START Extracted material
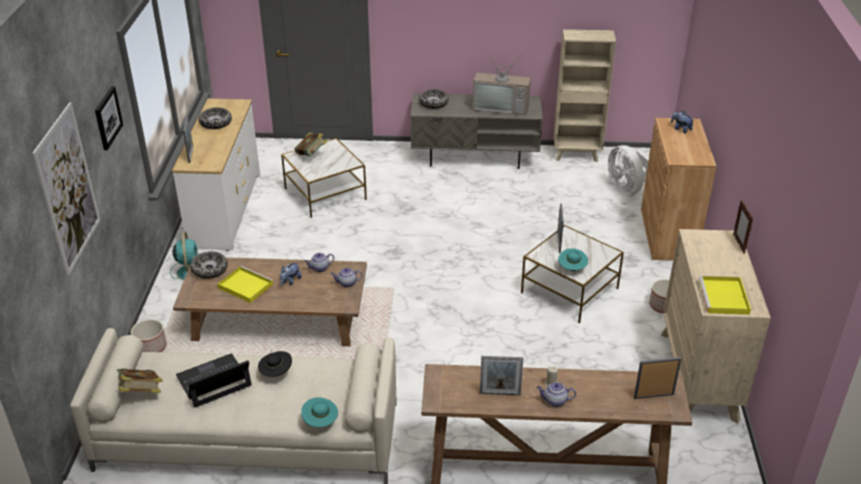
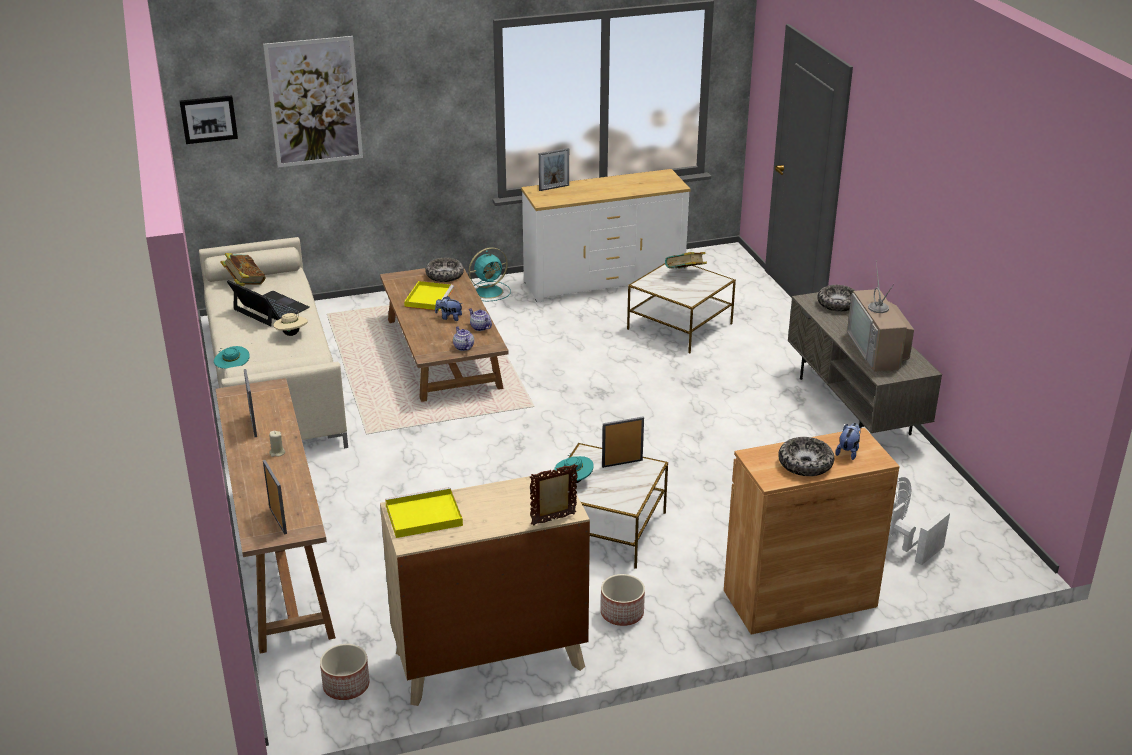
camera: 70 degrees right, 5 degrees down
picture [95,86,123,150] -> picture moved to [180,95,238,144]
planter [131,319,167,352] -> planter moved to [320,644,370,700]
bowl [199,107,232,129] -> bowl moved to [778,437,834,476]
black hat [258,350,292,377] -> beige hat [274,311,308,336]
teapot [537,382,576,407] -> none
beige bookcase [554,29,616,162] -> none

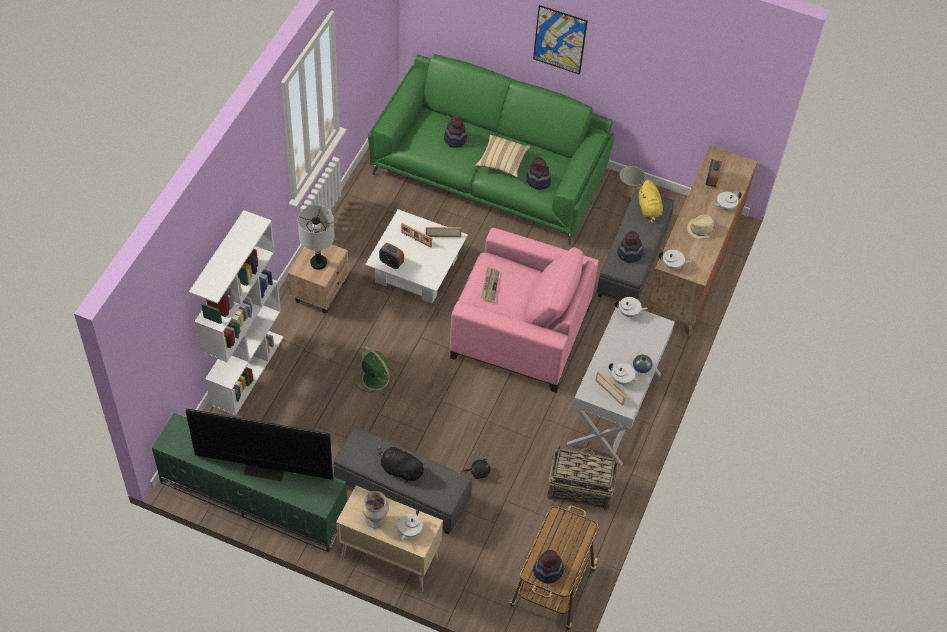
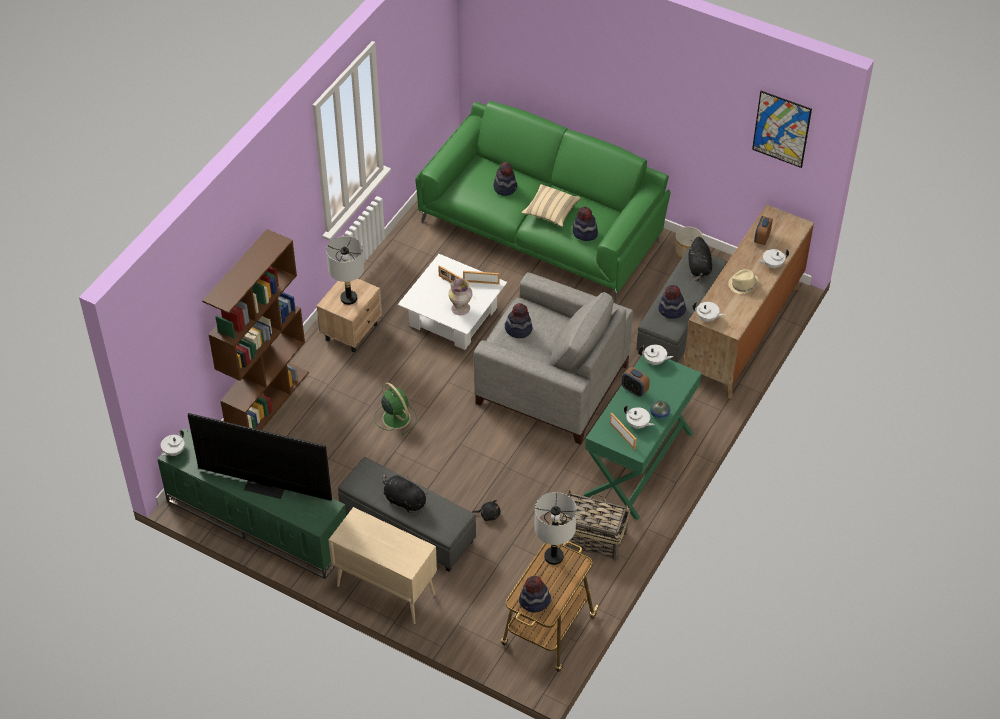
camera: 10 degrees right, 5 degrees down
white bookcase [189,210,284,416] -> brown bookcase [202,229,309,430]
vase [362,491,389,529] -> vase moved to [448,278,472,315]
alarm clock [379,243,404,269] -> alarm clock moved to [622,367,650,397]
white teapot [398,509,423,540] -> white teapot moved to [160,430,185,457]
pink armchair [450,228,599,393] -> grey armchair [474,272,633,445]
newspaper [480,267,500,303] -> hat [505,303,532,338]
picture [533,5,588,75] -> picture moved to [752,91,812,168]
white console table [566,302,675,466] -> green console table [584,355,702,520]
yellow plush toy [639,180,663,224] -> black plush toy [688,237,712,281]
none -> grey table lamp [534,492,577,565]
END Extracted material
Your answer is the exact run of lines above from the one with "beige bookcase [554,29,616,162] -> none" through the one with "alarm clock [379,243,404,269]", both ends included, minus any picture.

### Answer to this problem:
beige bookcase [554,29,616,162] -> none

camera: 10 degrees right, 5 degrees down
white bookcase [189,210,284,416] -> brown bookcase [202,229,309,430]
vase [362,491,389,529] -> vase moved to [448,278,472,315]
alarm clock [379,243,404,269] -> alarm clock moved to [622,367,650,397]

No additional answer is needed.